We were also able to check out an area where we had to defeat some of the game's new enemies. The bad guys are using different tactics this time to get the citizens of Prisma City under their control, and we had to prevent some evil "shepherds" from hypnotizing citizens into becoming mindless "blanks." We were instructed to end this so-called "blank baptism" using both our ability to color raydians, who were in the conversion line, and some sweet stompin' moves to get rid of the shepherds. Although the introduction of a mind-numbing religion of sorts may sound a little heavy for the world of de Blob, it is presented in the same humorous and off-beat way that the authoritarian INK corporation was presented in the original, and we were promised the same level of "silliness" presented in the original would be present in the sequel.
The Wii version of the game also includes upgraded controls, which is a welcome change for those who played the first game. Though the controls in the original de Blob worked reasonably well, some aspects of the control (most notably, the motion aspects) made the game feel a bit cumbersome. However, the motion-controlled jump command has been completely done away with, and substituted with an A-button controlled jump, which works much better and feels more natural.
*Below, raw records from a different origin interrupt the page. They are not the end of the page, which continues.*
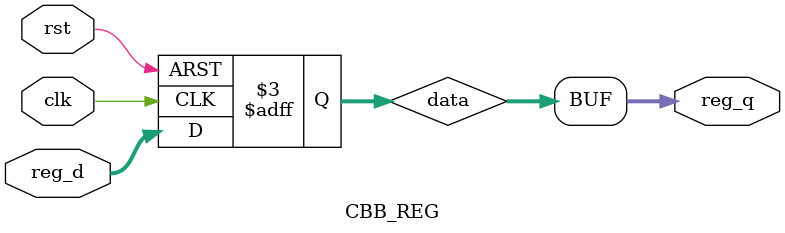
<source format=v>


module CBB_REG #( 
             parameter  WIDTH = 8,
             parameter  INIT_VAL= 0)
(
    input                    clk,
    input                    rst,
 
    input  wire [WIDTH-1 :0] reg_d,

    output wire [WIDTH-1 :0] reg_q
);

reg [WIDTH-1: 0] data;

always @ (posedge clk or negedge rst) begin 
    if (!rst)
        data <= INIT_VAL;
    else 
        data <= reg_d;
end

assign reg_q = data;


endmodule

//CBB_REG #(.WIDTH(),.INIT_VAL())  (.clk(),.rst(),.reg_d(),.reg_q());
</source>
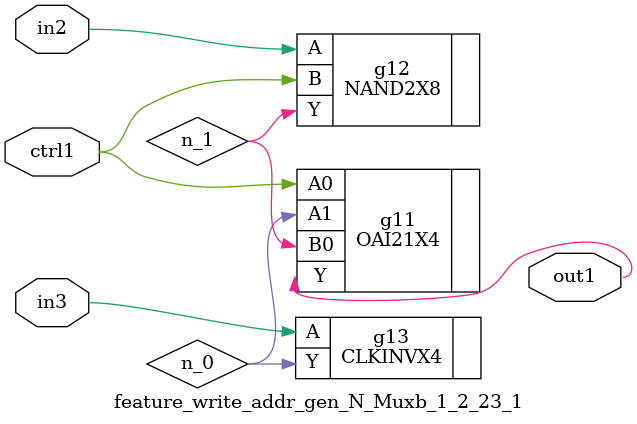
<source format=v>
`timescale 1ps / 1ps


module feature_write_addr_gen_N_Muxb_1_2_23_1(in3, in2, ctrl1, out1);
  input in3, in2, ctrl1;
  output out1;
  wire in3, in2, ctrl1;
  wire out1;
  wire n_0, n_1;
  OAI21X4 g11(.A0 (ctrl1), .A1 (n_0), .B0 (n_1), .Y (out1));
  NAND2X8 g12(.A (in2), .B (ctrl1), .Y (n_1));
  CLKINVX4 g13(.A (in3), .Y (n_0));
endmodule



</source>
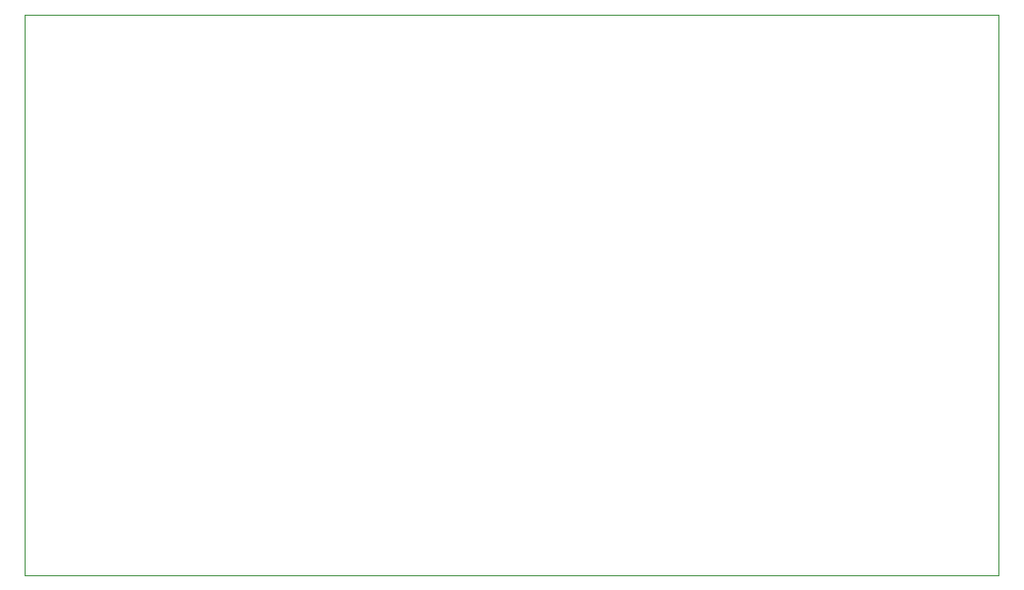
<source format=gbr>
%TF.GenerationSoftware,KiCad,Pcbnew,7.0.5*%
%TF.CreationDate,2023-08-13T15:57:13+02:00*%
%TF.ProjectId,Sorbus-65C02,536f7262-7573-42d3-9635-4330322e6b69,rev?*%
%TF.SameCoordinates,Original*%
%TF.FileFunction,Profile,NP*%
%FSLAX46Y46*%
G04 Gerber Fmt 4.6, Leading zero omitted, Abs format (unit mm)*
G04 Created by KiCad (PCBNEW 7.0.5) date 2023-08-13 15:57:13*
%MOMM*%
%LPD*%
G01*
G04 APERTURE LIST*
%TA.AperFunction,Profile*%
%ADD10C,0.100000*%
%TD*%
G04 APERTURE END LIST*
D10*
X25400000Y-35560000D02*
X109220000Y-35560000D01*
X25400000Y-83820000D02*
X25400000Y-35560000D01*
X109220000Y-35560000D02*
X109220000Y-83820000D01*
X109220000Y-83820000D02*
X25400000Y-83820000D01*
M02*

</source>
In addition to rolling around the level, we were also able to see footage of some of the game's other locales. It turns out the world of Prisma City is much bigger than Chroma City and has some exotic environments, including an ice station and a factory. Although our time with de Blob 2: The Underground was short, it was enjoyable. Though the game is retaining the themes and tone of the original game, the renewed focus on puzzle-platforming and action levels (in addition to just painting) will make this a more exciting title, and its expansion to all three home consoles will ensure that de Blob 2 finds a wider audience than its predecessor when it releases early next year.